# RECORDS TO USE
+++
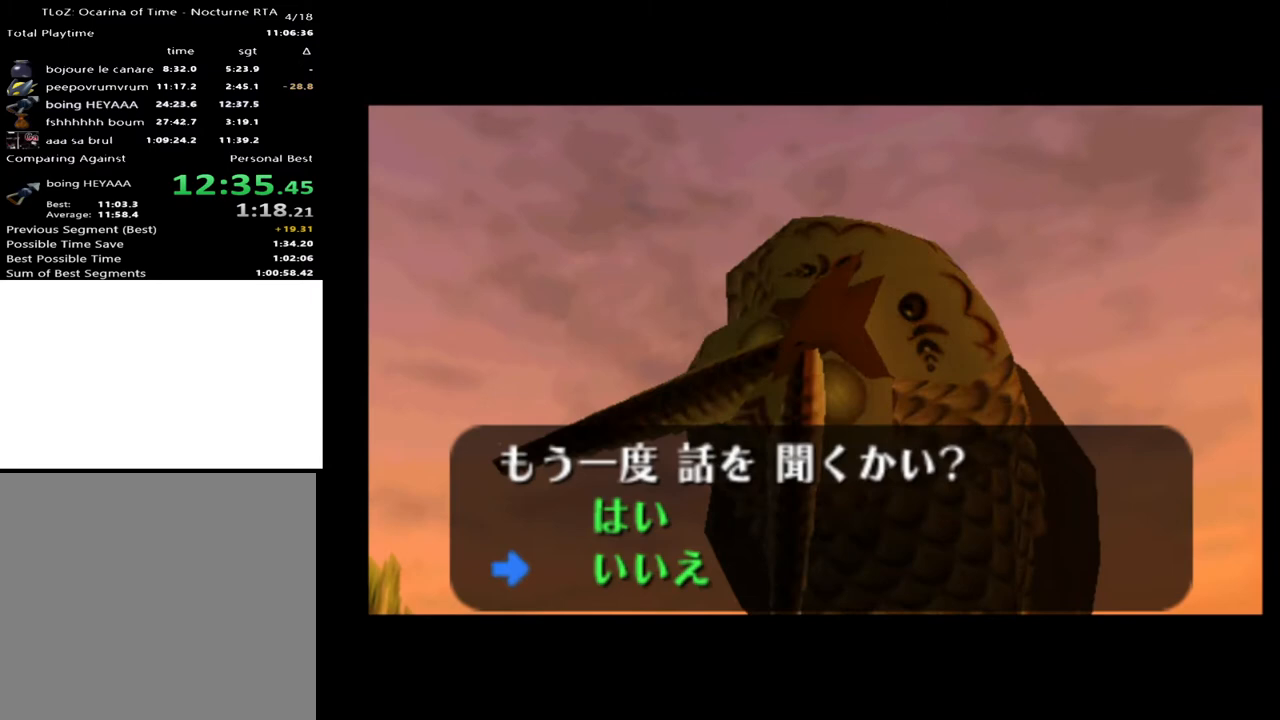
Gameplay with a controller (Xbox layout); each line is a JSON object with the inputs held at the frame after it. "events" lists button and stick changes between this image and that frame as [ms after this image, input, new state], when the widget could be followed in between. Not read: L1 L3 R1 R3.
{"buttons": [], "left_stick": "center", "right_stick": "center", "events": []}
+++
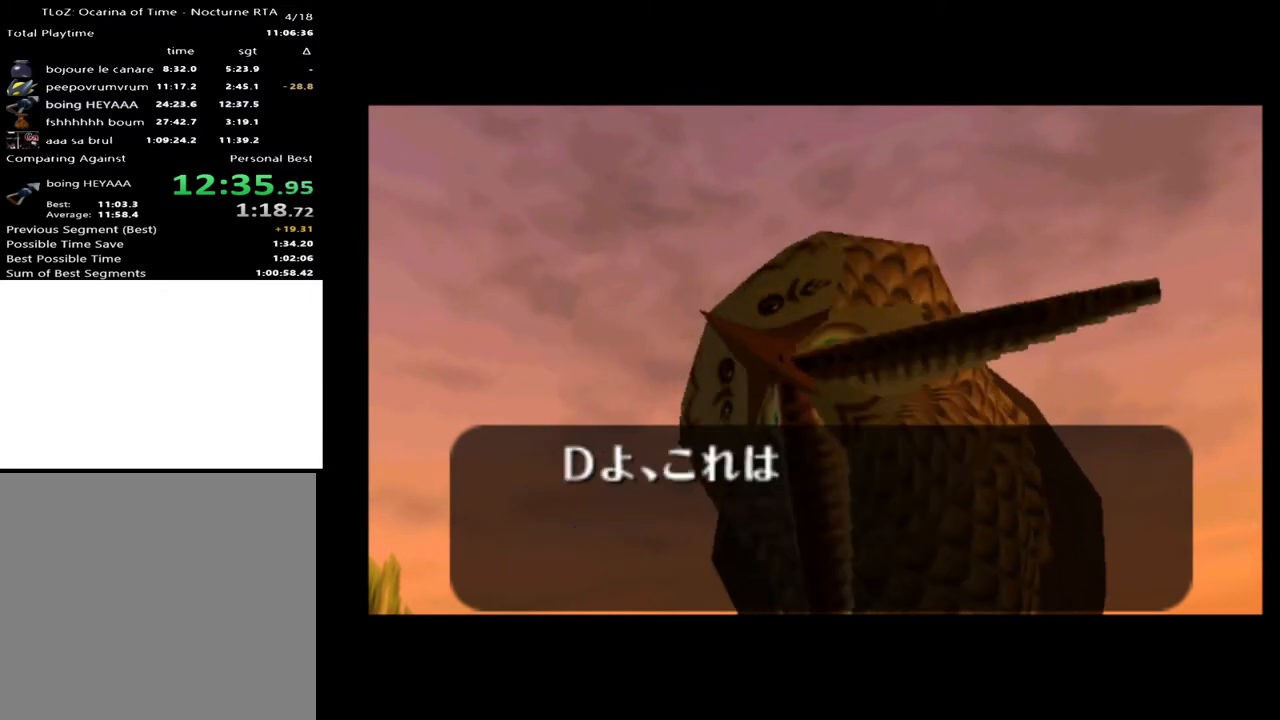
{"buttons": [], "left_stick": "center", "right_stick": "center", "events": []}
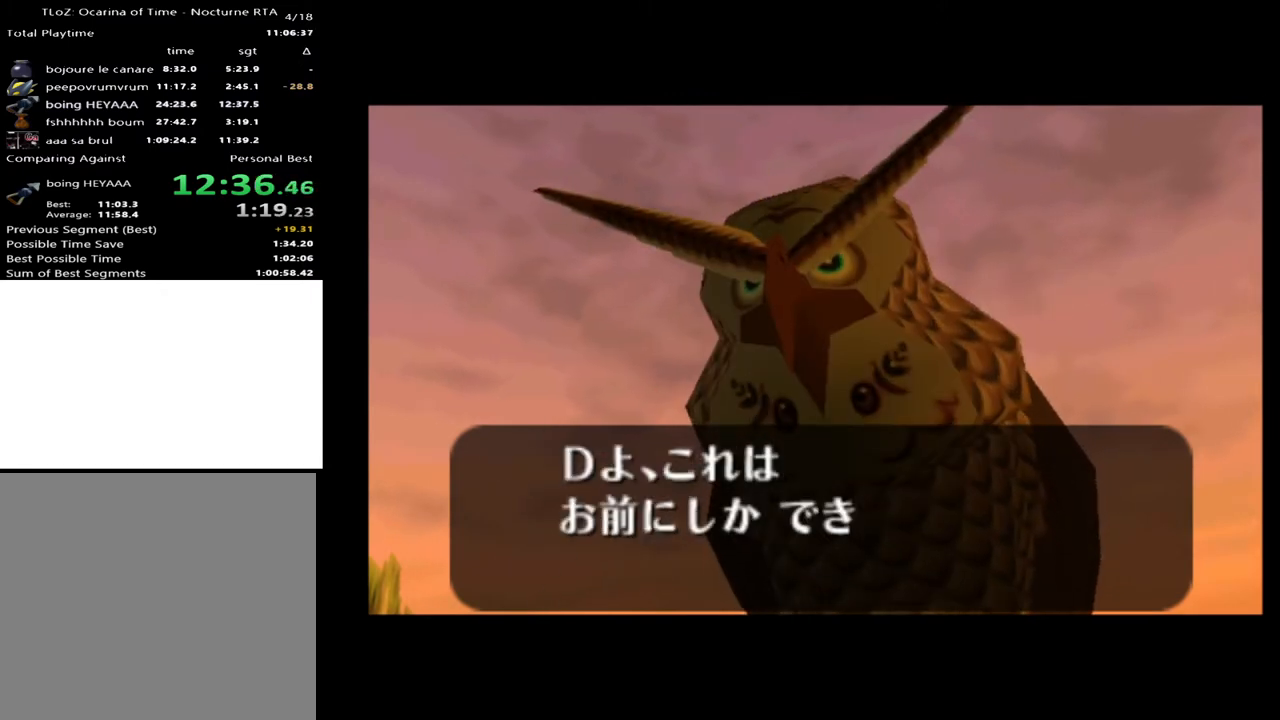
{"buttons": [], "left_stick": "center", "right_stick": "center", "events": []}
+++
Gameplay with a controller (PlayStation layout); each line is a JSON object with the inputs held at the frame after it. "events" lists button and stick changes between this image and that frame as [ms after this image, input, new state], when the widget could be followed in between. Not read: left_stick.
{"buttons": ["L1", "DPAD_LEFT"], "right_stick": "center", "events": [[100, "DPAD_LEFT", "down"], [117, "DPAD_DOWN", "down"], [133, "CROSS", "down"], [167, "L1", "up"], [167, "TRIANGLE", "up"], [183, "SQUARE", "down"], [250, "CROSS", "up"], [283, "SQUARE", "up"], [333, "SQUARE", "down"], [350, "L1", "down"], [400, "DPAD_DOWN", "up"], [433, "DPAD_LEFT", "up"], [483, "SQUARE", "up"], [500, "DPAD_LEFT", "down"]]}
+++
A single number is the whole answer here: the number of lines in the data that include "frame".

2